• [JOB] Output, word for word, the lines of this listing that fall between the line with "label.style_label_upper_left : label.style_label_lower_left" and the line with "var label my_label = na", counting both of those lines, and no others.

- - -

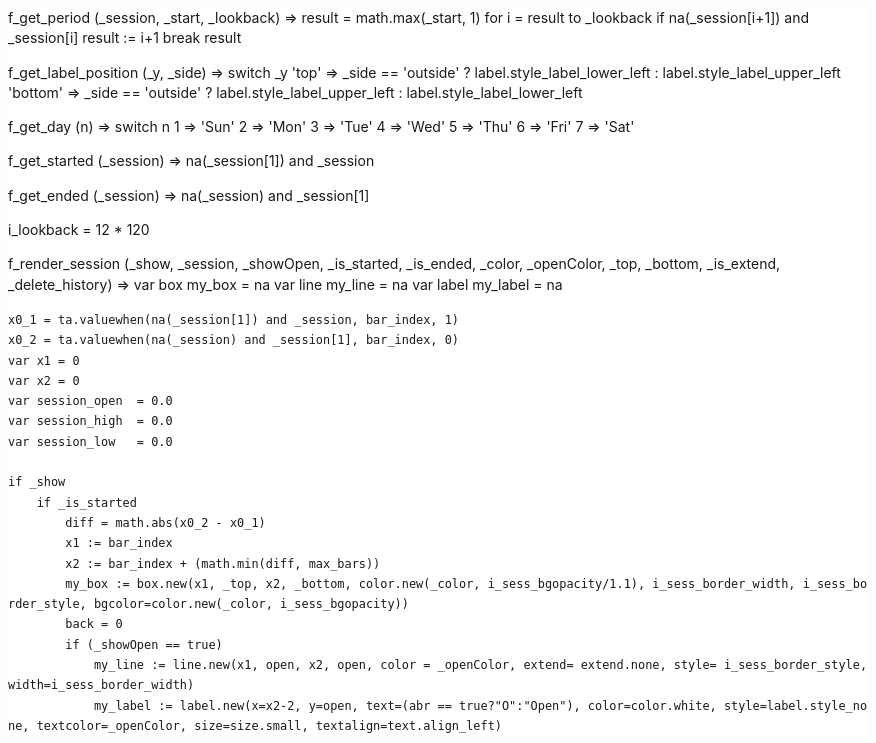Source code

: f_get_period (_session, _start, _lookback) =>
    result = math.max(_start, 1)
    for i = result to _lookback
        if na(_session[i+1]) and _session[i]
            result := i+1
            break
    result

f_get_label_position (_y, _side) =>
    switch _y
        'top'    => _side == 'outside' ? label.style_label_lower_left : label.style_label_upper_left
        'bottom' => _side == 'outside' ? label.style_label_upper_left : label.style_label_lower_left

f_get_day (n) =>
    switch n
        1 => 'Sun'
        2 => 'Mon'
        3 => 'Tue'
        4 => 'Wed'
        5 => 'Thu'
        6 => 'Fri'
        7 => 'Sat'

f_get_started (_session) => na(_session[1]) and _session

f_get_ended (_session) => na(_session) and _session[1]

i_lookback = 12 * 120

f_render_session (_show, _session, _showOpen, _is_started, _is_ended, _color, _openColor, _top, _bottom, _is_extend, _delete_history) =>
    var box my_box = na
    var line my_line = na
    var label my_label = na
    
    x0_1 = ta.valuewhen(na(_session[1]) and _session, bar_index, 1)
    x0_2 = ta.valuewhen(na(_session) and _session[1], bar_index, 0)
    var x1 = 0
    var x2 = 0
    var session_open  = 0.0
    var session_high  = 0.0
    var session_low   = 0.0

    if _show
        if _is_started
            diff = math.abs(x0_2 - x0_1)
            x1 := bar_index
            x2 := bar_index + (math.min(diff, max_bars))
            my_box := box.new(x1, _top, x2, _bottom, color.new(_color, i_sess_bgopacity/1.1), i_sess_border_width, i_sess_border_style, bgcolor=color.new(_color, i_sess_bgopacity))
            back = 0
            if (_showOpen == true)
                my_line := line.new(x1, open, x2, open, color = _openColor, extend= extend.none, style= i_sess_border_style, width=i_sess_border_width)
                my_label := label.new(x=x2-2, y=open, text=(abr == true?"O":"Open"), color=color.white, style=label.style_none, textcolor=_openColor, size=size.small, textalign=text.align_left)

- - -

• [YOUR RESPONSE]
        'bottom' => _side == 'outside' ? label.style_label_upper_left : label.style_label_lower_left

f_get_day (n) =>
    switch n
        1 => 'Sun'
        2 => 'Mon'
        3 => 'Tue'
        4 => 'Wed'
        5 => 'Thu'
        6 => 'Fri'
        7 => 'Sat'

f_get_started (_session) => na(_session[1]) and _session

f_get_ended (_session) => na(_session) and _session[1]

i_lookback = 12 * 120

f_render_session (_show, _session, _showOpen, _is_started, _is_ended, _color, _openColor, _top, _bottom, _is_extend, _delete_history) =>
    var box my_box = na
    var line my_line = na
    var label my_label = na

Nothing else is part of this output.